Required work =
**A)** From the pandas groupby passage, set down the stretch from "When applying an" through "a1.groupby('b')['a'].first()".
**B)** Using the pandas groupby passage, decide whether each statement agrees with it. For each, answer yes or no and quote the deciding words: (i) In a1, the None value is converted to NaN when the dataframe is created. (ii) Column 'a' in a2 has the dtype float64. (iii) The minimal example includes a tuple as one of its non-missing values.
**C)** According to the pandas groupby passage, what is the dtype of column 'a' in a1?

Excerpted passage =
■ ■ ■ ■ ■ ■ ■

When applying an aggregation to a grouped pandas DataFrame, the aggregated output appears to contains different values for aggregated all-missing-value-columns, depending on the type of the dataframe column. Below is a minimal example, containing one non-missing-value (an integer, a string and a tuple), one NaN, and one None each:
import pandas as pd
import numpy as np
a1 = pd.DataFrame({'a': [3, np.nan, None], 'b': [0,1,2]})
a2 = pd.DataFrame({'a': ['tree', np.nan, None], 'b': [0,1,2]})
a3 = pd.DataFrame({'a': [(0,1,2), np.nan, None], 'b': [0,1,2]})
a1.groupby('b')['a'].first()
a2.groupby('b')['a'].first()
a3.groupby('b')['a'].first()
a1.groupby('b')['a'].agg('first')
a2.groupby('b')['a'].agg('first')
a3.groupby('b')['a'].agg('first')
Looking at the dtypes of column 'a', it can be seen that these are float64, object and object for a1, a2 and a3, respectively. The None in a1 is converted to NaN at dataframe creation. Therefore I would have the following
Expected output behavior:
a1:NaNfor rows 1 and 2 (that is the case)a2:NaNandNonefor rows 1 and 2 (not the case)a3:NaNandNonefor rows 1 and 2 (not the case)

■ ■ ■ ■ ■ ■ ■

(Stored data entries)
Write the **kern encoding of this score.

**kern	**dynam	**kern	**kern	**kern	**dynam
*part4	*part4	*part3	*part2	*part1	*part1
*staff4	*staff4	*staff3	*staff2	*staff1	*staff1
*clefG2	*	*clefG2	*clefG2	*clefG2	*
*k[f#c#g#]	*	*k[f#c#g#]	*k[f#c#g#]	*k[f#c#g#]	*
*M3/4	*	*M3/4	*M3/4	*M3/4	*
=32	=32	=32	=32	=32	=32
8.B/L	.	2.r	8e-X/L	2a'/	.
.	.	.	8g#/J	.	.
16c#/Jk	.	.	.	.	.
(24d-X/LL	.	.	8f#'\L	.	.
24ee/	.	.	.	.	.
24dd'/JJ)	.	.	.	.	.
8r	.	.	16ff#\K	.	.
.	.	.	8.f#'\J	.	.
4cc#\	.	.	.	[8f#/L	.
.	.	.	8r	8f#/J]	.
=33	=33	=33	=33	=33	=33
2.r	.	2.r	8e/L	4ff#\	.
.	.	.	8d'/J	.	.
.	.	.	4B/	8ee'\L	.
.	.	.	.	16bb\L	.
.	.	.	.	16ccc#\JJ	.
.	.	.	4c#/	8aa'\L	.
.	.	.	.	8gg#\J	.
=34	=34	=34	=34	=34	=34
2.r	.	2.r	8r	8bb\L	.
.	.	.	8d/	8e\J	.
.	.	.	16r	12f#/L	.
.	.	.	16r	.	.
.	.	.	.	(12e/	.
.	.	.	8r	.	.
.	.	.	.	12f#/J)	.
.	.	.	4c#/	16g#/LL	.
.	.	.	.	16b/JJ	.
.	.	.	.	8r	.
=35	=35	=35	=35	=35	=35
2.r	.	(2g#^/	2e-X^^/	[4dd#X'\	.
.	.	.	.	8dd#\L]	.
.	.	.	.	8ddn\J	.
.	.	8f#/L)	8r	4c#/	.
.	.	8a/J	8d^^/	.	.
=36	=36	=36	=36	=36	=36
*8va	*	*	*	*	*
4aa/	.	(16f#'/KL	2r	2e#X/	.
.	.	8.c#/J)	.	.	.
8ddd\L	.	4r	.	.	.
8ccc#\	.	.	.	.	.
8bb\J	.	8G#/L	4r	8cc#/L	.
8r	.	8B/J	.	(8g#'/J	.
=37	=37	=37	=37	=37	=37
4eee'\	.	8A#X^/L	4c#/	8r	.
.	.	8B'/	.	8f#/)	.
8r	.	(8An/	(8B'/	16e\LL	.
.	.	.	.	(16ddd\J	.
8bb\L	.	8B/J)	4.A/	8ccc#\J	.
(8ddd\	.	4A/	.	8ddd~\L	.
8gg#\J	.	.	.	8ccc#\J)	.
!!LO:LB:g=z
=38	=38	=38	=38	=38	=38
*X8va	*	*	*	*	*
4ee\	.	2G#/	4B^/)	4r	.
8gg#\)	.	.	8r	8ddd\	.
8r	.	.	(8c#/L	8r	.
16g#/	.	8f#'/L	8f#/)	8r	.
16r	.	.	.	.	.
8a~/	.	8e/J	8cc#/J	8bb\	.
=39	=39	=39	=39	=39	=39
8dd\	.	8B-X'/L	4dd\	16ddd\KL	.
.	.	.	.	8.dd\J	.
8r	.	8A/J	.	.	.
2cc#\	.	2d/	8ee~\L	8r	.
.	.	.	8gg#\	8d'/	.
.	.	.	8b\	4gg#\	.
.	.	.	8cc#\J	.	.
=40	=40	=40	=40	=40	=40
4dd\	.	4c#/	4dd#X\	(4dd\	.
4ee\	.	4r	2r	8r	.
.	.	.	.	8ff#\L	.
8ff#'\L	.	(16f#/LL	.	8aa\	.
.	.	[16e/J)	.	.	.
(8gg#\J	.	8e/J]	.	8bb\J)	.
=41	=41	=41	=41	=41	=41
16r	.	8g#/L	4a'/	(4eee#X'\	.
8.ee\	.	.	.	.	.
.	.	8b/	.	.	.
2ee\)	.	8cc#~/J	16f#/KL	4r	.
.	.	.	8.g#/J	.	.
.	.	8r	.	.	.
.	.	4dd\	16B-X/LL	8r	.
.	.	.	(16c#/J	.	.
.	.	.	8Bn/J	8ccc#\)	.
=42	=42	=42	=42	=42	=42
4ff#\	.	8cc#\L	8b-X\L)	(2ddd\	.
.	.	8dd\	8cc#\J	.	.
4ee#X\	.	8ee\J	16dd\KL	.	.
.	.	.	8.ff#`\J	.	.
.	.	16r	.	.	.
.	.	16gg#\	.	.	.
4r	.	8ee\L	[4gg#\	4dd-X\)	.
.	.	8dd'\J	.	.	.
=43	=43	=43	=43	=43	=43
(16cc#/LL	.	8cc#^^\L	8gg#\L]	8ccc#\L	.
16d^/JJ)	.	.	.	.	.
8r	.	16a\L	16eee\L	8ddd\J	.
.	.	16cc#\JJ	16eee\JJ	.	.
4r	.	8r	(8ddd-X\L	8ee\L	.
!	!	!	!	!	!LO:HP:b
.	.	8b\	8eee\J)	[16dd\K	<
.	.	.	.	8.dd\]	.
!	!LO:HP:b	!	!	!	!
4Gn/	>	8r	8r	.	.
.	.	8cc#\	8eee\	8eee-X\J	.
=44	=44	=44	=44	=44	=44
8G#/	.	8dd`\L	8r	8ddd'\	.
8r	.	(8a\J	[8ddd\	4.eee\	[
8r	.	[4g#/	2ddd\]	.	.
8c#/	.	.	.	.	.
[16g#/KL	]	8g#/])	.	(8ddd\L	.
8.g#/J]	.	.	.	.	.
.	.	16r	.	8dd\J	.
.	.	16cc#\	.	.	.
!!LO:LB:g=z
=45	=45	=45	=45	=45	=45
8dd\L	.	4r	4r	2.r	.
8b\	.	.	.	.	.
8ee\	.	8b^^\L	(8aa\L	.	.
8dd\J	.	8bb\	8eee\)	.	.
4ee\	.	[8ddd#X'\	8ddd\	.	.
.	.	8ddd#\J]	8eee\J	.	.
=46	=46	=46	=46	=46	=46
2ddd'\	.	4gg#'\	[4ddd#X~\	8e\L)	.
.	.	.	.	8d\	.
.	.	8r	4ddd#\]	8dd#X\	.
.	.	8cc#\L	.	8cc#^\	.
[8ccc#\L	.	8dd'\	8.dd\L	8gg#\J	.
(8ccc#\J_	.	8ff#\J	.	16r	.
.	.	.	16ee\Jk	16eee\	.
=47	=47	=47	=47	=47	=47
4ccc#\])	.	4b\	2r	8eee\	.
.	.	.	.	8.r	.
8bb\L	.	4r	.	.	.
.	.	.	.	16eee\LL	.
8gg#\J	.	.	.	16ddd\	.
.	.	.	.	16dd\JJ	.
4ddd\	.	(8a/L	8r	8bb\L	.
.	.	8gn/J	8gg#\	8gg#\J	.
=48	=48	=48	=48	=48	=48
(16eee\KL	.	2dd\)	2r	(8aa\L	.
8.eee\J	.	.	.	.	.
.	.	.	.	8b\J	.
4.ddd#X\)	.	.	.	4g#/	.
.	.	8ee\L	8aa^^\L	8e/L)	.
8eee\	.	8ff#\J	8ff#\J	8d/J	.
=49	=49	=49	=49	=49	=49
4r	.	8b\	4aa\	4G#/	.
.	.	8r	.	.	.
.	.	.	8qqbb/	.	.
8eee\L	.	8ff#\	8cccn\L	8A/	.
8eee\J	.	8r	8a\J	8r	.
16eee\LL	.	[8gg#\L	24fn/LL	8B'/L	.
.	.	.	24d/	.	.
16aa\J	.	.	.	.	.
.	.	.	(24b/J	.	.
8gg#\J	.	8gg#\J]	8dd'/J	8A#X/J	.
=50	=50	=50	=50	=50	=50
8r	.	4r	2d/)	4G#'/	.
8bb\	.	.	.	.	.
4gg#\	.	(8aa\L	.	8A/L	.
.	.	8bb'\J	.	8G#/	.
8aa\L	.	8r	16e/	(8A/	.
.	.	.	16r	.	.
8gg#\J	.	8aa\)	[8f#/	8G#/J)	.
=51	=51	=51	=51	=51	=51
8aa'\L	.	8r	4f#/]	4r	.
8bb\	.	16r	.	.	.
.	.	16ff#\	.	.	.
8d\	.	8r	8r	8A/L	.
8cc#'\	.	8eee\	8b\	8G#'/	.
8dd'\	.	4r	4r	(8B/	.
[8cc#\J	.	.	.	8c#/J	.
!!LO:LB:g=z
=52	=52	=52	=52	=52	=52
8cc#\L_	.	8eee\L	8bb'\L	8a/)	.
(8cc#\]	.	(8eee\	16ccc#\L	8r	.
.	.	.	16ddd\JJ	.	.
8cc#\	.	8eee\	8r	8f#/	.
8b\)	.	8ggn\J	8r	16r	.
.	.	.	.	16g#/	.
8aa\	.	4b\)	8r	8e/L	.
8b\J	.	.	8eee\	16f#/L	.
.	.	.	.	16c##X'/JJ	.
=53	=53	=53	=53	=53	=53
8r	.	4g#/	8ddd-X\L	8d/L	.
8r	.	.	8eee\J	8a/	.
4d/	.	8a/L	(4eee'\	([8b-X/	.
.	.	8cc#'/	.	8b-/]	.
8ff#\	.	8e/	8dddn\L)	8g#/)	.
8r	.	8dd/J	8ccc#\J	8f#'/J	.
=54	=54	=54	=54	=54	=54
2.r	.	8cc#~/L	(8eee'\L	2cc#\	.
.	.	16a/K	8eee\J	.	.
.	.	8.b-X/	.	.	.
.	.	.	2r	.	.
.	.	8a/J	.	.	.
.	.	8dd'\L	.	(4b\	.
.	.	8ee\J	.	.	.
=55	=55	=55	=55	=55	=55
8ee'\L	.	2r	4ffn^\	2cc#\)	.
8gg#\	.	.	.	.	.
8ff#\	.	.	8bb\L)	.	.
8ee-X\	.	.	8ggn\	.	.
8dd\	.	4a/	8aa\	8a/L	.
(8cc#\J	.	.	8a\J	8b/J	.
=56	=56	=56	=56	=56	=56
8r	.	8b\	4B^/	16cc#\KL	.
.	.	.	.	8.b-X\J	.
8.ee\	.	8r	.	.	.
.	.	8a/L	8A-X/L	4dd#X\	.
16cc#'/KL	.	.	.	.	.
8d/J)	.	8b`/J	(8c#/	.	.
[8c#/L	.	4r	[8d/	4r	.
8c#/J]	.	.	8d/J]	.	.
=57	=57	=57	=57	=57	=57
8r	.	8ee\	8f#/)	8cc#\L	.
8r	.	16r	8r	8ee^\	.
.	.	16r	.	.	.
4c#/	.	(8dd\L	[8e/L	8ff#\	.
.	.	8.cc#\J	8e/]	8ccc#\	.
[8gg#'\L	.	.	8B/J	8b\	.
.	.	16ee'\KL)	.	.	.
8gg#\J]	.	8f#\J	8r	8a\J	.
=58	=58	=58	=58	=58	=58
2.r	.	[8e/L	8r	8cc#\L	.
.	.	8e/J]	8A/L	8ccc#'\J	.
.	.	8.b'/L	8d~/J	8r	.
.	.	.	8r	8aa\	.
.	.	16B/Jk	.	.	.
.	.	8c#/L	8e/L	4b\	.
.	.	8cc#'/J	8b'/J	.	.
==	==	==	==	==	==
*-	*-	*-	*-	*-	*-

■ ■ ■ ■ ■ ■ ■

Your written answers =
**A)**
When applying an aggregation to a grouped pandas DataFrame, the aggregated output appears to contains different values for aggregated all-missing-value-columns, depending on the type of the dataframe column. Below is a minimal example, containing one non-missing-value (an integer, a string and a tuple), one NaN, and one None each:
import pandas as pd
import numpy as np
a1 = pd.DataFrame({'a': [3, np.nan, None], 'b': [0,1,2]})
a2 = pd.DataFrame({'a': ['tree', np.nan, None], 'b': [0,1,2]})
a3 = pd.DataFrame({'a': [(0,1,2), np.nan, None], 'b': [0,1,2]})
a1.groupby('b')['a'].first()

**B)**
(i) Yes: "The None in a1 is converted to NaN at dataframe creation."
(ii) No: "these are float64, object and object for a1, a2 and a3, respectively"
(iii) Yes: "containing one non-missing-value (an integer, a string and a tuple)"

**C)** float64